Pancasila Jadi Benteng Ideologi Asing di Era Digital

Foto: Sosialisasi Empat Pilar MPR di Candi Joglo, Jalan Pemuda Sukoharjo, Sukoharjo, Krangganharjo, Kecamatan Toroh, Kabupaten Grobogan, Jawa Tengah, Selasa (16/9/2025) pagi.

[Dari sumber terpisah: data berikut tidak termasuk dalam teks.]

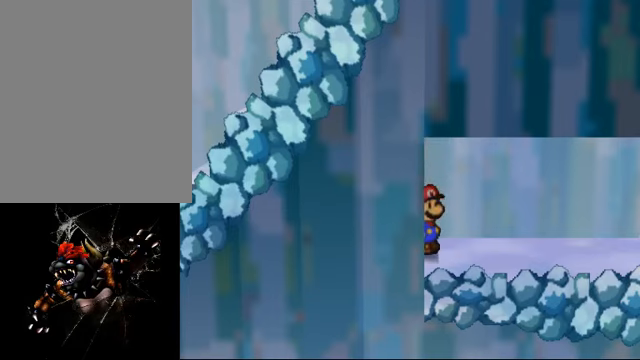
Gameplay with a controller (Nintendo layout); each line is a JSON object with the inputs held at the frame after it. "events" lists button and stick changes between this image and that frame as [ms after this image, input, new state], when the widget could be followed in between. Not read: C L3 R3.
{"buttons": ["C_LEFT"], "left_stick": "center", "events": []}
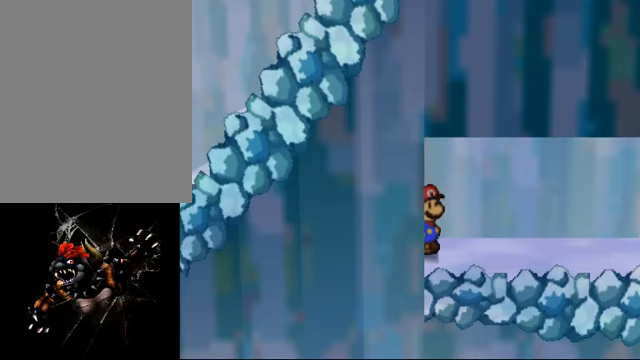
{"buttons": ["C_LEFT"], "left_stick": "center", "events": []}
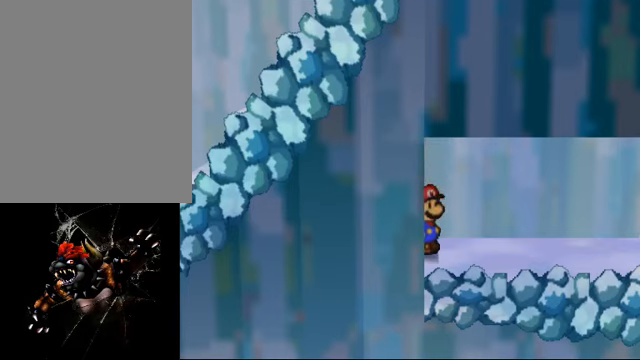
{"buttons": ["C_LEFT"], "left_stick": "center", "events": []}
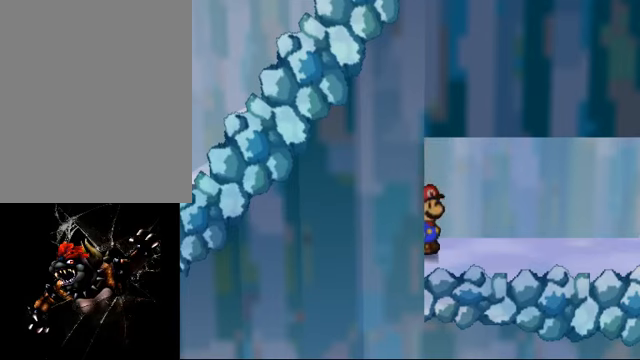
{"buttons": ["C_LEFT"], "left_stick": "center", "events": []}
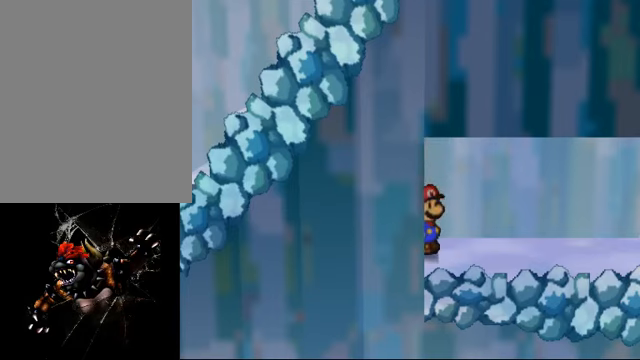
{"buttons": ["C_LEFT"], "left_stick": "center", "events": []}
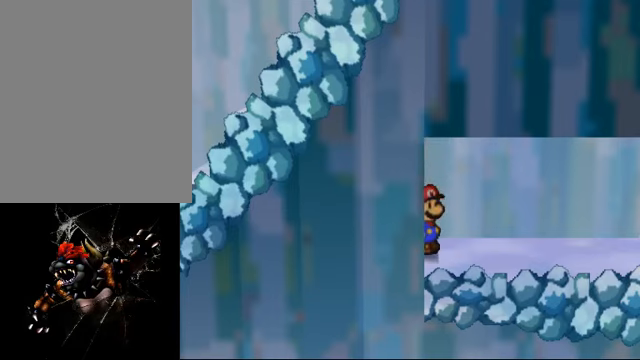
{"buttons": ["C_LEFT"], "left_stick": "center", "events": []}
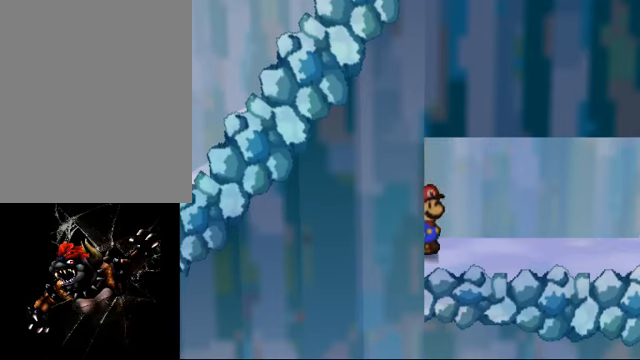
{"buttons": ["C_LEFT"], "left_stick": "center", "events": []}
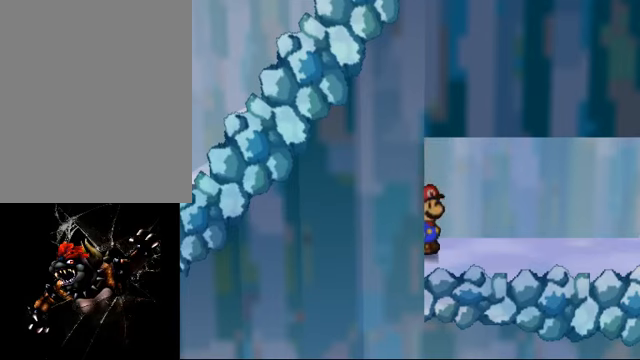
{"buttons": ["C_LEFT"], "left_stick": "center", "events": []}
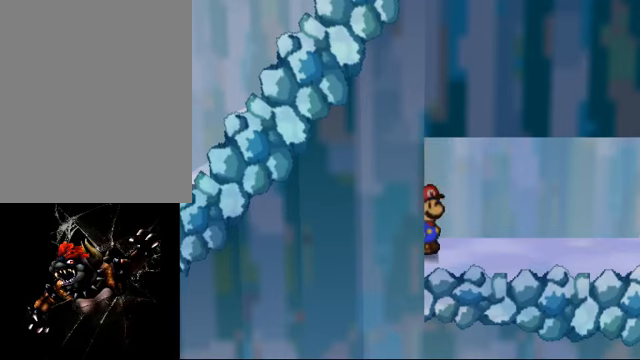
{"buttons": ["C_LEFT"], "left_stick": "center", "events": []}
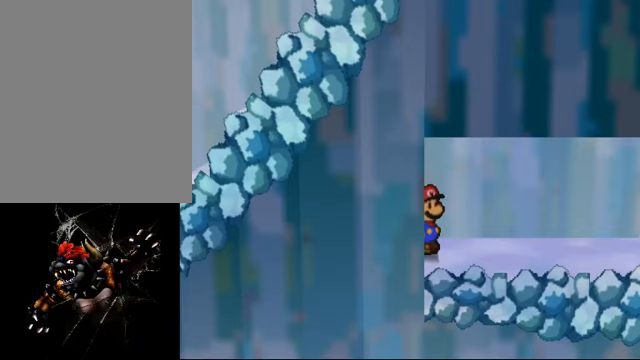
{"buttons": ["C_LEFT"], "left_stick": "center", "events": []}
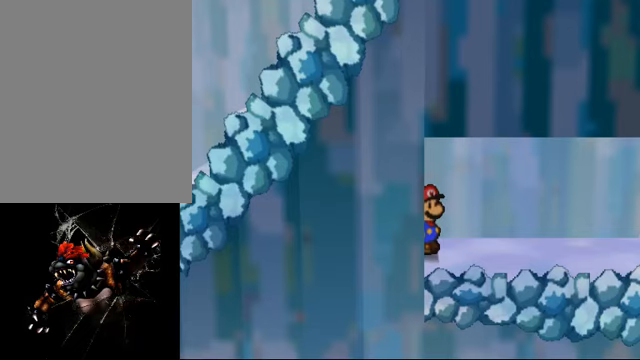
{"buttons": ["C_LEFT"], "left_stick": "center", "events": []}
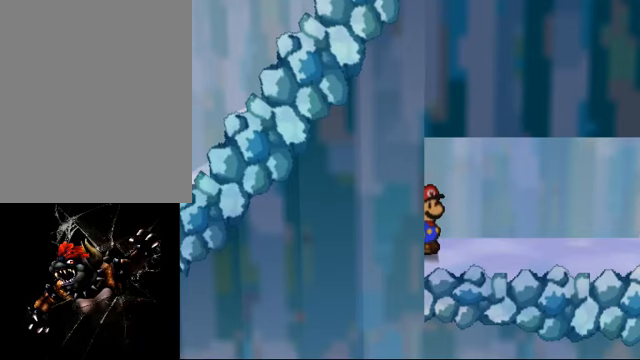
{"buttons": ["C_LEFT"], "left_stick": "center", "events": []}
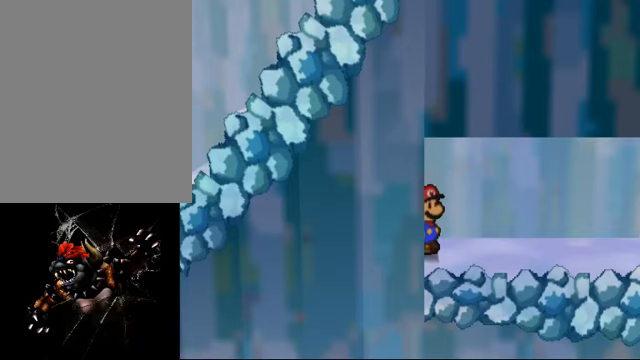
{"buttons": ["C_LEFT"], "left_stick": "center", "events": []}
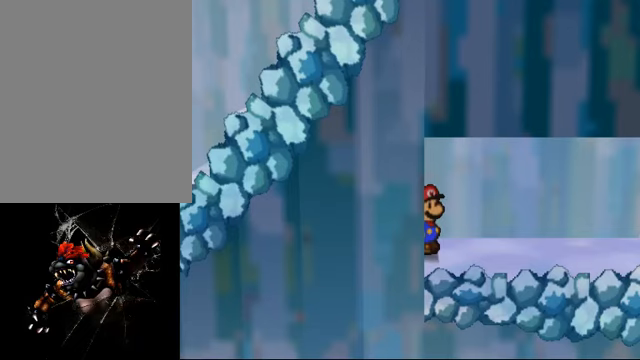
{"buttons": ["C_LEFT"], "left_stick": "center", "events": []}
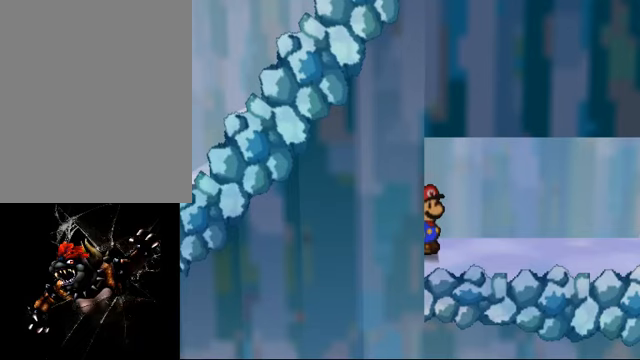
{"buttons": ["C_LEFT"], "left_stick": "center", "events": []}
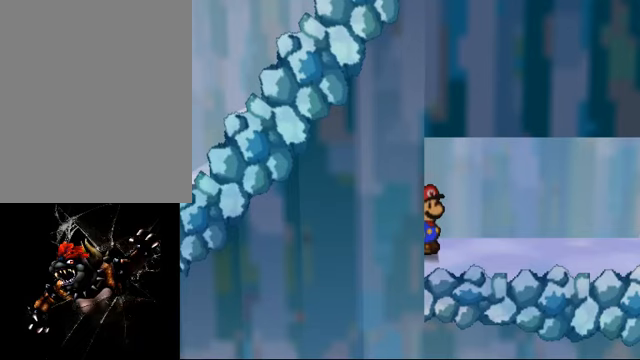
{"buttons": ["C_LEFT"], "left_stick": "center", "events": []}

SUKOHARJO, Jakartaobserver.com- Dalam era digital saat ini arus informasi dan nilai-nilai dari berbagai negara mengalir sangat cepat tanpa batas. Hal ini membawa dampak positif berupa kemajuan pengetahuan, keterbukaan, dan kolaborasi global, tetapi juga menimbulkan tantangan serius dengan masuknya ideologi-ideologi asing yang tidak sesuai jatidiri bangsa Indonesia.
 
Karena itu, dalam era ini Pancasila menjadi benteng ideologis sekaligus kompas moral bagi bangsa Indonesia, dan memastikan bahwa kemajuan teknologi dan keterbukaan informasi tetap sejalan dengan nilai-nilai keindonesiaan—menjaga harmoni, kemanusiaan, dan keadilan sosial di tengah dunia yang semakin kompleks.

” Pancasila menjadi benteng ideologis sekaligus kompas moral bagi bangsa Indonesia, sekaligus sebagai filter terhadap pengaruh tersebut,” kata anggota DPR/MPR RI dari Fraksi PDI Perjuangan Dr Evita Nursanty, MSc dalam sosialisasi Empat Pilar MPR di Candi Joglo, Jalan Pemuda Sukoharjo, Sukoharjo, Krangganharjo, Kecamatan Toroh, Kabupaten Grobogan, Jawa Tengah, Selasa (16/9/2025) pagi.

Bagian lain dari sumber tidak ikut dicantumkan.